◆ What the exercise asks:
Rewrite each of the rows below, putting "specimen barcode" in place of every "catalogue / barcode" and leaving everything else as it is.

======== Provided data ========

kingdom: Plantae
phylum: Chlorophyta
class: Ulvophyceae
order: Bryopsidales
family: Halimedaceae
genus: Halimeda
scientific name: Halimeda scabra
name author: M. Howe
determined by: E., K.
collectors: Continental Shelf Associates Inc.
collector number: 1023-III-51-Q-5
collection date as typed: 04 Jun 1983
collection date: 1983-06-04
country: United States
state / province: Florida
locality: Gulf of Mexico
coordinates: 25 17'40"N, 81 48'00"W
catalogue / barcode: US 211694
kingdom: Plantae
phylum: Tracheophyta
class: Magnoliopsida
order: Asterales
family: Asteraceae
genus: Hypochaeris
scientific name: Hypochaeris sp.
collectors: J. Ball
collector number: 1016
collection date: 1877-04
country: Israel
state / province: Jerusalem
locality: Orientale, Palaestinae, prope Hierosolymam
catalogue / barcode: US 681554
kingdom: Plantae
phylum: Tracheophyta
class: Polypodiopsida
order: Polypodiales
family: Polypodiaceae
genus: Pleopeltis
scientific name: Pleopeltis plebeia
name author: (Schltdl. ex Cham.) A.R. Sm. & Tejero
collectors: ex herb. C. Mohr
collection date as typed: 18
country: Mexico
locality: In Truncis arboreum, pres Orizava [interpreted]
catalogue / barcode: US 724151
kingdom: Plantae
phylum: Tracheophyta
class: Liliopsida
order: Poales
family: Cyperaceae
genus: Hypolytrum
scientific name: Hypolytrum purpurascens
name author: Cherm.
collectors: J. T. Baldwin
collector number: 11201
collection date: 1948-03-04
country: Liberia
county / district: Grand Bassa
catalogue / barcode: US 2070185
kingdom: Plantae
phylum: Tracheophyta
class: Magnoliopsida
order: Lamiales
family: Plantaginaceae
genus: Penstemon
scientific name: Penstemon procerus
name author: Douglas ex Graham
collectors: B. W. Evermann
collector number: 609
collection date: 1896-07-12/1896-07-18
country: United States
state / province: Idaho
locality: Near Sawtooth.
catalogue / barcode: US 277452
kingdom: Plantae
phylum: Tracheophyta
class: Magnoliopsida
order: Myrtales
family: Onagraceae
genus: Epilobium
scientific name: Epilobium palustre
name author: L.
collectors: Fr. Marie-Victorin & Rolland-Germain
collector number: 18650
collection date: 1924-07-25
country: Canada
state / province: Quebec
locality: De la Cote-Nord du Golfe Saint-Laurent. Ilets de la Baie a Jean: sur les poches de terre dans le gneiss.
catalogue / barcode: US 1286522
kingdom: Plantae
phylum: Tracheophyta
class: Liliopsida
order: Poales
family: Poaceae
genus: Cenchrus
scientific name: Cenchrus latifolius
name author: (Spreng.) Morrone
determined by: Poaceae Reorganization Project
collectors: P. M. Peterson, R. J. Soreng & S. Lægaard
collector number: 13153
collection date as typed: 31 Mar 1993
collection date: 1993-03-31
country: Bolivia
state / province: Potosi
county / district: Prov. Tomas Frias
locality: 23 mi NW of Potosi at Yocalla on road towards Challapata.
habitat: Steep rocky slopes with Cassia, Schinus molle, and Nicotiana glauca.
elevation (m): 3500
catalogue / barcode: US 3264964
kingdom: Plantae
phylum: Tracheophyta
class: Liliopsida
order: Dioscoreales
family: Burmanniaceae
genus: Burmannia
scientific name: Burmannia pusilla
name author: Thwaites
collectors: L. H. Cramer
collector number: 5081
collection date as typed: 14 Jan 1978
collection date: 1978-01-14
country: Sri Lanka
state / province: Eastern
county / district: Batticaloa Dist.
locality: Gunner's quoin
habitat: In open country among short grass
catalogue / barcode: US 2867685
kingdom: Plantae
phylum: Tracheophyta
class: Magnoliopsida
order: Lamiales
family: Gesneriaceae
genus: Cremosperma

========

◆ Written reply:
kingdom: Plantae
phylum: Chlorophyta
class: Ulvophyceae
order: Bryopsidales
family: Halimedaceae
genus: Halimeda
scientific name: Halimeda scabra
name author: M. Howe
determined by: E., K.
collectors: Continental Shelf Associates Inc.
collector number: 1023-III-51-Q-5
collection date as typed: 04 Jun 1983
collection date: 1983-06-04
country: United States
state / province: Florida
locality: Gulf of Mexico
coordinates: 25 17'40"N, 81 48'00"W
specimen barcode: US 211694
kingdom: Plantae
phylum: Tracheophyta
class: Magnoliopsida
order: Asterales
family: Asteraceae
genus: Hypochaeris
scientific name: Hypochaeris sp.
collectors: J. Ball
collector number: 1016
collection date: 1877-04
country: Israel
state / province: Jerusalem
locality: Orientale, Palaestinae, prope Hierosolymam
specimen barcode: US 681554
kingdom: Plantae
phylum: Tracheophyta
class: Polypodiopsida
order: Polypodiales
family: Polypodiaceae
genus: Pleopeltis
scientific name: Pleopeltis plebeia
name author: (Schltdl. ex Cham.) A.R. Sm. & Tejero
collectors: ex herb. C. Mohr
collection date as typed: 18
country: Mexico
locality: In Truncis arboreum, pres Orizava [interpreted]
specimen barcode: US 724151
kingdom: Plantae
phylum: Tracheophyta
class: Liliopsida
order: Poales
family: Cyperaceae
genus: Hypolytrum
scientific name: Hypolytrum purpurascens
name author: Cherm.
collectors: J. T. Baldwin
collector number: 11201
collection date: 1948-03-04
country: Liberia
county / district: Grand Bassa
specimen barcode: US 2070185
kingdom: Plantae
phylum: Tracheophyta
class: Magnoliopsida
order: Lamiales
family: Plantaginaceae
genus: Penstemon
scientific name: Penstemon procerus
name author: Douglas ex Graham
collectors: B. W. Evermann
collector number: 609
collection date: 1896-07-12/1896-07-18
country: United States
state / province: Idaho
locality: Near Sawtooth.
specimen barcode: US 277452
kingdom: Plantae
phylum: Tracheophyta
class: Magnoliopsida
order: Myrtales
family: Onagraceae
genus: Epilobium
scientific name: Epilobium palustre
name author: L.
collectors: Fr. Marie-Victorin & Rolland-Germain
collector number: 18650
collection date: 1924-07-25
country: Canada
state / province: Quebec
locality: De la Cote-Nord du Golfe Saint-Laurent. Ilets de la Baie a Jean: sur les poches de terre dans le gneiss.
specimen barcode: US 1286522
kingdom: Plantae
phylum: Tracheophyta
class: Liliopsida
order: Poales
family: Poaceae
genus: Cenchrus
scientific name: Cenchrus latifolius
name author: (Spreng.) Morrone
determined by: Poaceae Reorganization Project
collectors: P. M. Peterson, R. J. Soreng & S. Lægaard
collector number: 13153
collection date as typed: 31 Mar 1993
collection date: 1993-03-31
country: Bolivia
state / province: Potosi
county / district: Prov. Tomas Frias
locality: 23 mi NW of Potosi at Yocalla on road towards Challapata.
habitat: Steep rocky slopes with Cassia, Schinus molle, and Nicotiana glauca.
elevation (m): 3500
specimen barcode: US 3264964
kingdom: Plantae
phylum: Tracheophyta
class: Liliopsida
order: Dioscoreales
family: Burmanniaceae
genus: Burmannia
scientific name: Burmannia pusilla
name author: Thwaites
collectors: L. H. Cramer
collector number: 5081
collection date as typed: 14 Jan 1978
collection date: 1978-01-14
country: Sri Lanka
state / province: Eastern
county / district: Batticaloa Dist.
locality: Gunner's quoin
habitat: In open country among short grass
specimen barcode: US 2867685
kingdom: Plantae
phylum: Tracheophyta
class: Magnoliopsida
order: Lamiales
family: Gesneriaceae
genus: Cremosperma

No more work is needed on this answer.